I love that this thread popped back up
Life has been interesting since I last posted. DD goes to a school in the Northeast and is actually spending this year living in Europe studying abroad. She's studying linguistics and a foreign language and loves college life, her internships here in DC over the summer and just this whole new phase. She's spent a lot of time thinking about peace corps, which I think her living abroad will either move her toward or away from. It's so thrilling to watch.
My life has been great. As I mentioned, I have traveled a ton. I spent a month in Europe and got to see all of the sights. I spent a summer in Asia, teaching and traveling, which was an adventure unto itself. On a complete whim, my DD and I went to Buenos Aires for Christmas and spent the holidays celebrating in the warm sun in December.
I still work full-time in the school system. I love my job, and I work with a funny, kind group of people. I've run six marathons, including one on the great wall of china! I still in my townhouse, but it oddly feels much less crowded as I'm alone there so much of time. I've thought about renting a room to a student or something but always land on that it is probably more work than the company would be worth.
Dating has been...interesting. My love life has sort of been a big nothing.
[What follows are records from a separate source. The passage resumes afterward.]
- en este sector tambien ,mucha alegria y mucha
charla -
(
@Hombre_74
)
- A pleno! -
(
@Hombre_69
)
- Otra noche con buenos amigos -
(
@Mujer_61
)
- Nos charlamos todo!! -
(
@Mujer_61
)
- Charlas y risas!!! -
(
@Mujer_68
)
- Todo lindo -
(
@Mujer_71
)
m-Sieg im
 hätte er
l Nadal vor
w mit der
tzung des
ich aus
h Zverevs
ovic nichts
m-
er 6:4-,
When I was raising DD, I wasn't interesting in giving up time or energy to any of the guys I dated. Sure, they seemed nice, but push come to shove, no one really captured my interest. I sort of had a bit of a freak out when DD left and tried to throw myself into dating. The results ranged from bad to hilarious. A lot of the guys my age suddenly had an urge to start families and were keen as to whether I'd be open to that sort of thing. Which while in theory is possible is pretty much a solid no on my end. Other guys were typical shady jerks or married or wanted things I had no interest in. I wanted to meet someone to share interests, travel, etc. but I had no interest in being a friend with benefits or side piece or whatever the kids are calling it today.
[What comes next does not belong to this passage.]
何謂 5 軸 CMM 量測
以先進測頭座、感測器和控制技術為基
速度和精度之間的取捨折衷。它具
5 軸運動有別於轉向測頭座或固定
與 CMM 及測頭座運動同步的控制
I did meet someone a year a ago. We have been dating and the most interesting thing is neither one of us is interested in the whole being married, living together thing. We enjoy each other's company exclusively, but we live our lives in our own space and it seems to work well for us. If someone told me at 20, I'd be here now, I'd tell them they were crazy. But life is funny that way. Sometimes the thing you truly want or need isn't something you could even imagine. I'm learning that. Still.